Initial load current: 0.25C Amps (maximum)

load voltage
First stage: 2.45 V/he (2.40~2.50 V/he maximum)
Second stage: 2.28 V/he (2.25~2.30 V/he maximum)
Switching: 0.05C Amps (0.04~0.08C Amps)

- I adopted the initial load current value at 0.18C. (0.25C maximum recommended).

- The project does not have ambient temperature compensation. By adopting a "conservative" recharge, I didn't see this need for compensation.

- Note in the table below that switching to float mode takes place within the manufacturer's recommendations (0.04~0.08C Amps).


Hour   Ic       Vbat   
8:001.29       12.195   
8:301.23       12.734   
9:001.23       12.945   
9:301.23       13.170   
10:001.21       13.435   
10:301.15       13.830   
11:000.69       14.290   
11:300.28       14.500   
11:380.23       14.523  
11:380.19       13.731   
11:500.13       13.749   
12:300.08       13.762   
Title: Re: Auxiliary power system with PIC12F675 + CD4053 + LM723
Post by: Avelino Sampaio on October 25, 2021, 04:19:47 pm
Hi

Finished work, went into operation.

Title: Re: Auxiliary power system with PIC12F675 + CD4053 + LM723
Post by: Avelino Sampaio on November 02, 2021, 12:08:27 pm
Ledtester,

As promised, follows the sequence of images, demonstrating how I assembled the PCB, by hand.
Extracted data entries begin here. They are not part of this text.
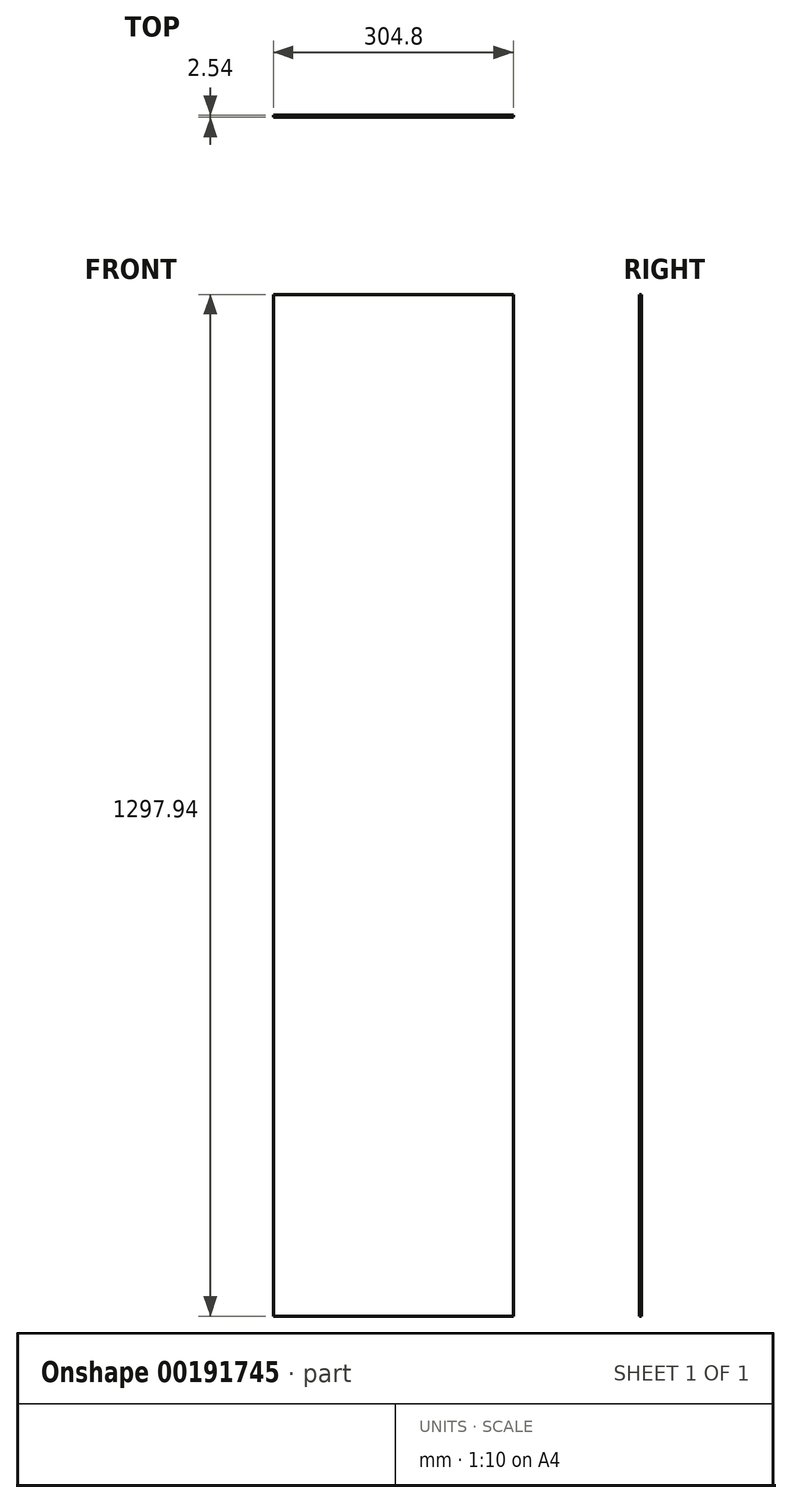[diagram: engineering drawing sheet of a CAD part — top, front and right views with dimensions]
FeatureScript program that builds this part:
annotation { "Feature Type Name" : "Feature", "Feature Type Description" : "" }
export const myFeature = defineFeature(function(context is Context, id is Id, definition is map)
    precondition{}
    {
        {
            var Q0;
            Q0=qCreatedBy(makeId("Front.planeOp"),FACE);
            var sketch = newSketch(context, id + "F0", { "sketchPlane" : qUnion([Q0])});
            skLineSegment(sketch, "E0.bottom", {"start": v(-361.17, 666.32) * mm, "end": v(-56.37, 666.32) * mm});
            skLineSegment(sketch, "E0.top", {"start": v(-361.17, -631.62) * mm, "end": v(-56.37, -631.62) * mm});
            skLineSegment(sketch, "E0.left", {"start": v(-361.17, 666.32) * mm, "end": v(-361.17, -631.62) * mm});
            skLineSegment(sketch, "E0.right", {"start": v(-56.37, 666.32) * mm, "end": v(-56.37, -631.62) * mm});
            skSolve(sketch);
        }
        {
            var Q0;
            Q0 = qSketchRegion(id + "F0", true);
            var Q1;
            Q1=makeQuery(id+"F0.imprint","IMPRINT",FACE,{"disambiguationData":[TD([[makeQuery(id+"F0.imprint","IMPRINT",EDGE,{"derivedFrom":sQuery(id+"F0.wireOp",EDGE,"E0.bottom")}),-1.0]])]});
            extrude(context, id + "F1", {"entities" : qUnion([Q0, Q1]), "depth" : 2.54 * mm});
        }
    });
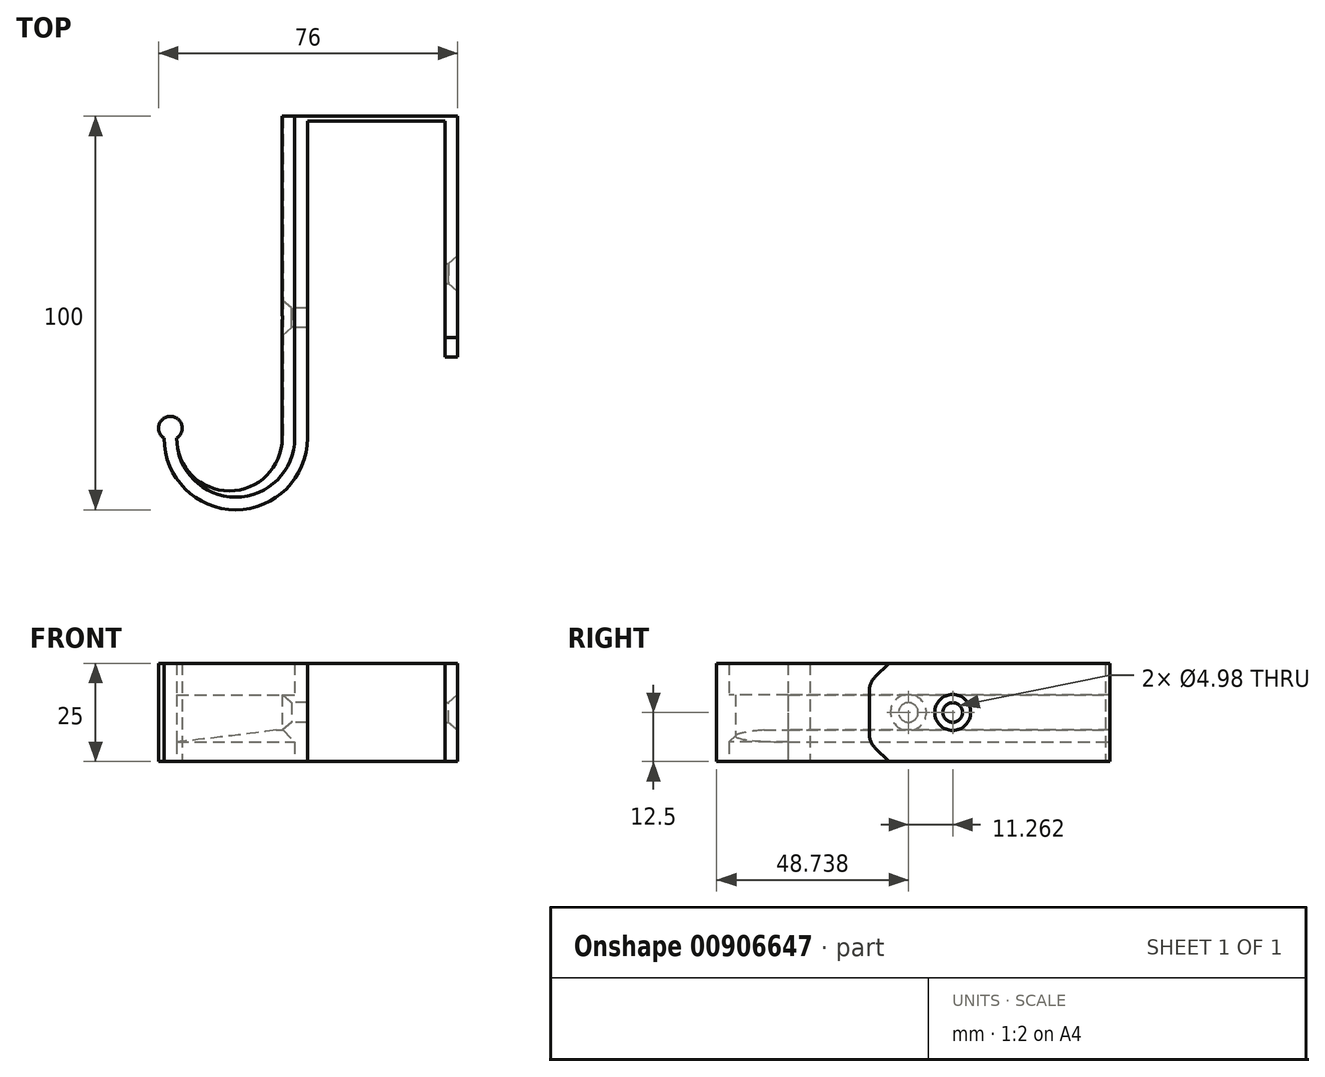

1 - I developed the entire pcb layout in EasyEDA;
2 - generated the gerb file;
3 - from the gerb file, print the complete layout and the holes (image 1);
4 - With a needle I pierced the paper at the perforation points (image 2);
5 - With all the holes ready, I cut the paper so that I could properly fix it to the plate (image 3);
6 - It is necessary to invert the drilling design when fixing on the plate (image 4);
7 - fixing the paper to the plate (image 5);
8 - With a mechanical pencil I mark the position of the holes on the plate (image 6). Observe the graffiti, marking the perforation on the plate (image 7);
9- With the pcb layout inverted, my occupational therapy of joining the dots begins. I use the 1mm and 2mm pens. Retro Projector Pen. (figure 8).